A potential cause of dementia thought to arise from blows to the head has, for the first time, been confirmed in a group of retired footballers following a small study.

Dawn Astle, daughter of former England and West Brom striker Jeff Astle, who died of a degenerative brain disease in 2002, aged 59, said such findings are no surprise.

She expressed her frustration that there has not been more research done on the matter in the years since her father's death, and criticised a perceived lack of action by footballing authorities as "indefensible and disgraceful".

She said: " The evidence is mounting. It is sad to read - I am not surprised, it doesn't shock me at all."

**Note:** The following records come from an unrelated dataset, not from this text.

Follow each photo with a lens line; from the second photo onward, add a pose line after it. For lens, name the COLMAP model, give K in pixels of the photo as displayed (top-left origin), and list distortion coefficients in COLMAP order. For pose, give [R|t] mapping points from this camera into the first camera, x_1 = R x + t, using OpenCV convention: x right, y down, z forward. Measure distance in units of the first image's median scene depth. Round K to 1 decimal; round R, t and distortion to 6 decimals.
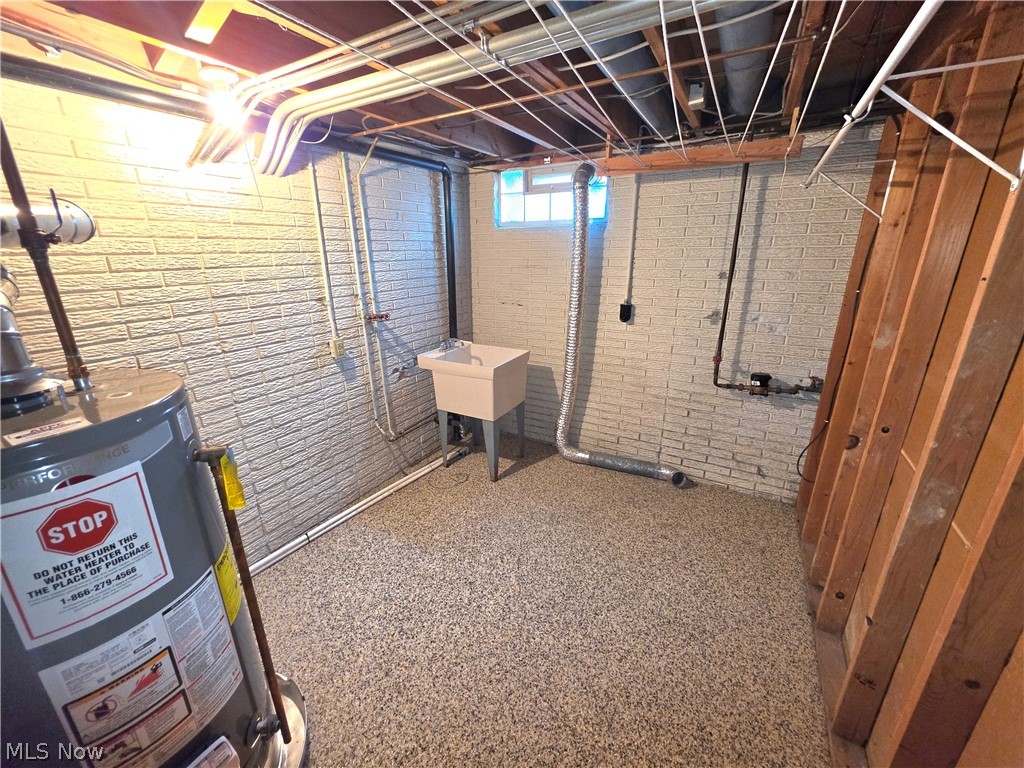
lens RADIAL K [[411.6, 0, 510.0], [0, 411.6, 384.3], [0, 0, 1]] dist [-0.006328, 0.001882]
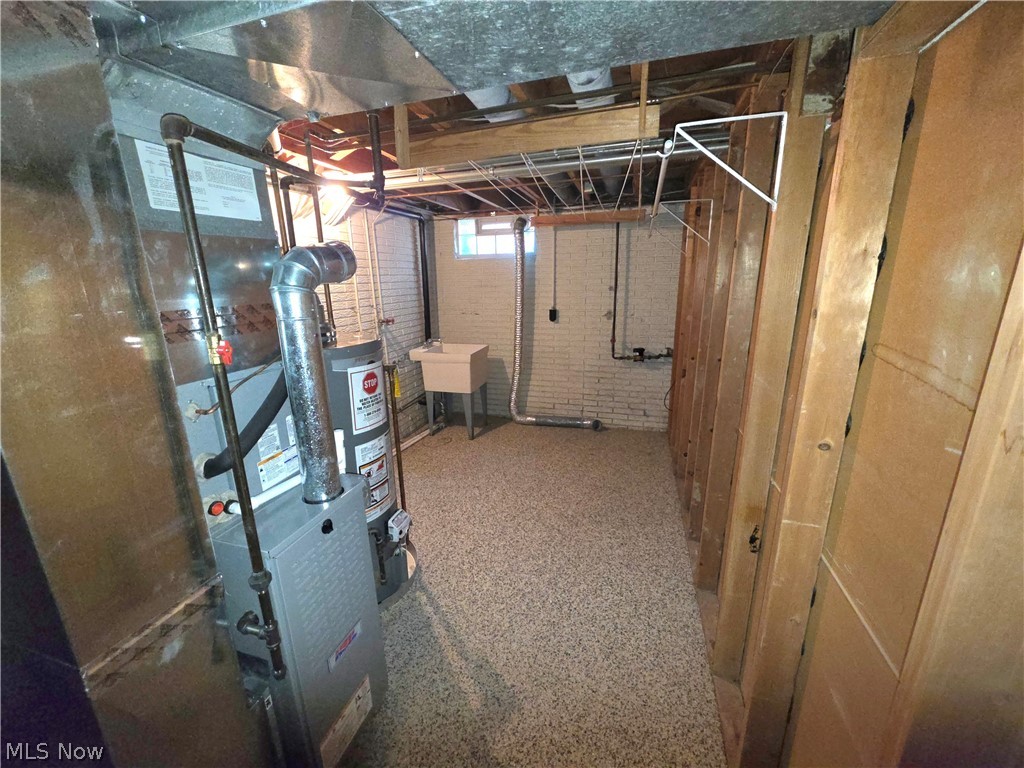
lens RADIAL K [[411.6, 0, 512.0], [0, 411.6, 384.5], [0, 0, 1]] dist [-0.006328, 0.001882]
pose [[0.973571, -0.065400, 0.218821, -0.226164], [0.079412, 0.995276, -0.055856, 0.161436], [-0.214134, 0.071757, 0.974165, -0.437312]]
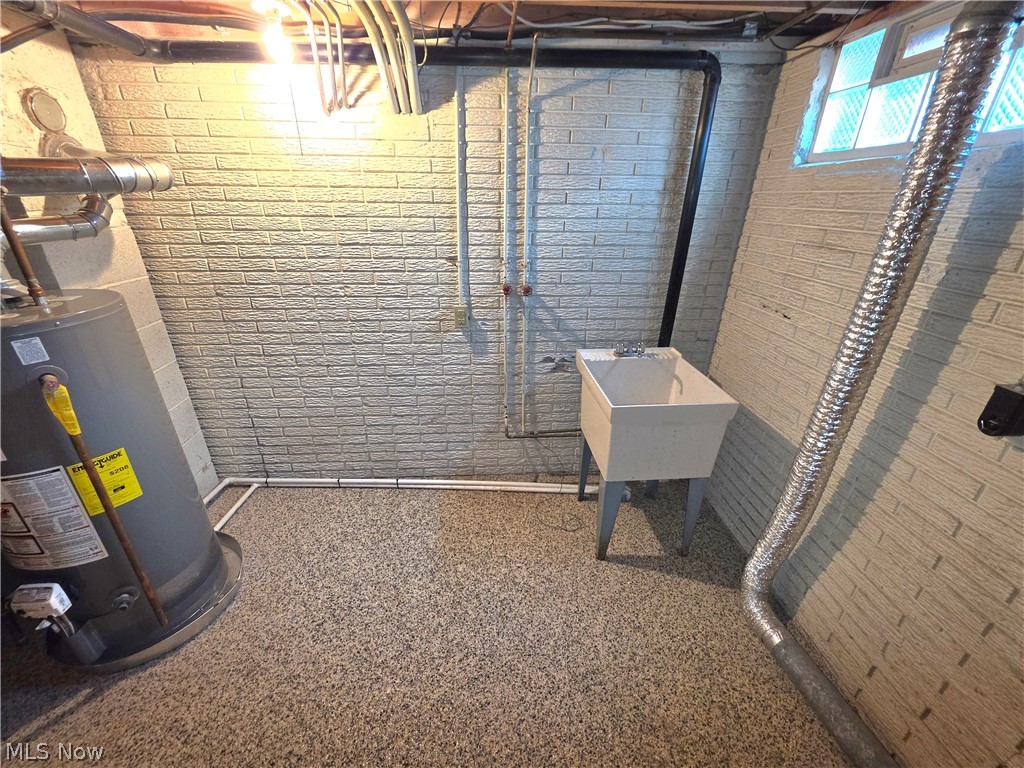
lens RADIAL K [[411.6, 0, 510.7], [0, 411.6, 385.3], [0, 0, 1]] dist [-0.006328, 0.001882]
pose [[0.545273, 0.361565, -0.756272, 0.339276], [-0.276576, 0.929273, 0.244863, -0.181600], [0.791317, 0.075650, 0.606708, 0.514837]]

"It's too late for dad. The research is so important for current players and for future players. That's why we need it. I think that's what is so very frustrating - the fact that it's nearly 15 years since my dad died. And the fact that nothing from any footballing authorities has been done.

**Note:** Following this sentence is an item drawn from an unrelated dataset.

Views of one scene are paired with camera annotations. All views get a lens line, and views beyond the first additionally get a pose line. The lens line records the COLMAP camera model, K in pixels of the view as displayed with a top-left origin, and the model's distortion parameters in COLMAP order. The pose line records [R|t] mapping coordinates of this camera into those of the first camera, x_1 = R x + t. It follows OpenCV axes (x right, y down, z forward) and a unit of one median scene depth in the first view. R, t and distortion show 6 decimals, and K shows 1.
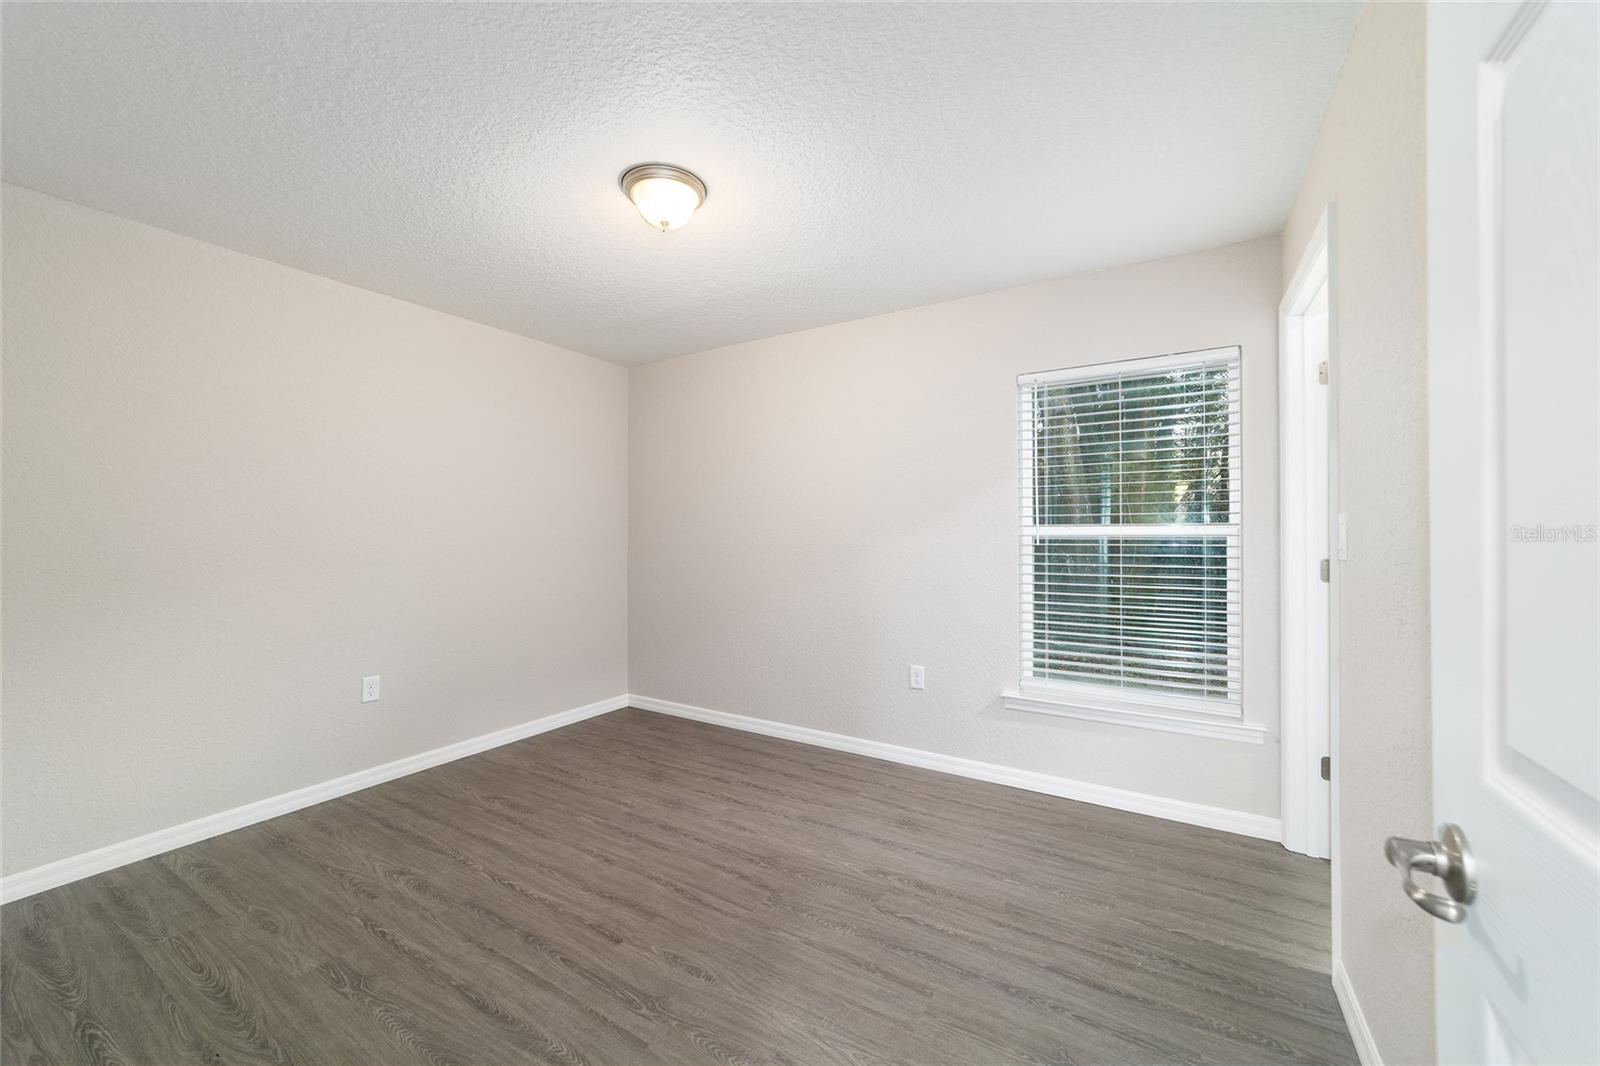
lens RADIAL K [[611.6, 0, 798.2], [0, 611.6, 529.2], [0, 0, 1]] dist [-0.019971, 0.009114]
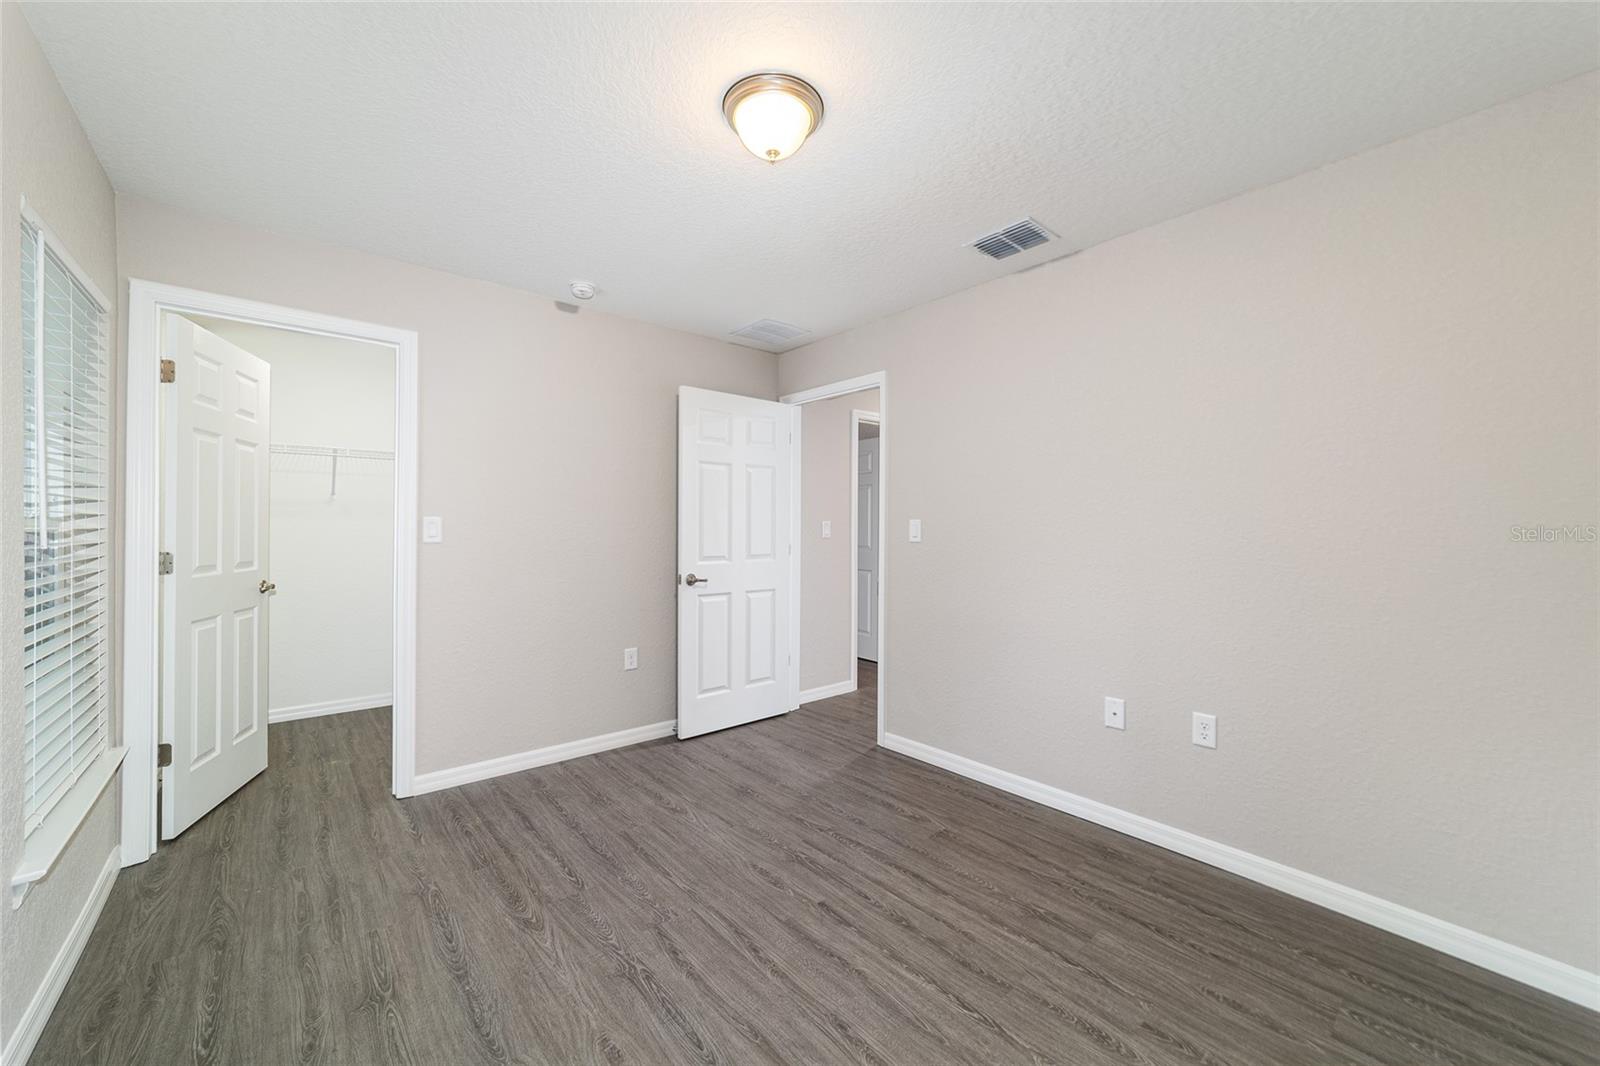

"It is really indefensible and disgraceful. It really is. This isn't an arthritis or a bruised leg or a broken leg. People are dying. This is killing people."

The brains of six of the 14 retired players involved in the research - none of whom have been identified - underwent post-mortem examinations and four were found to have chronic traumatic encephalopathy (CTE) pathology, while all six had signs of Alzheimer's disease.

CTE can cause dementia and, like Alzheimer's, is characterised by a build-up of abnormal tau protein in the brain.

The rate of CTE detected in the footballers' brains was greater than the 12 per cent average found in a previous study which looked at 268 brains from the general population.

The results show more research is urgently needed in the area, Professor Huw Morris of UCL Institute of Neurology said, but he assured the risk for people who enjoy playing football in their spare time is likely to be low.

He said: "The average footballer heads the ball thousands of times throughout their career, but this seldom causes noticeable neurological symptoms."

The ex-players involved in the study, 12 of whom eventually died of advanced dementia, all began playing football and heading the ball when they were children or teenagers and continued for an average of 26 years.

They were all referred to the Old Age Psychiatry Service in Swansea, Wales between 1980 and 2010.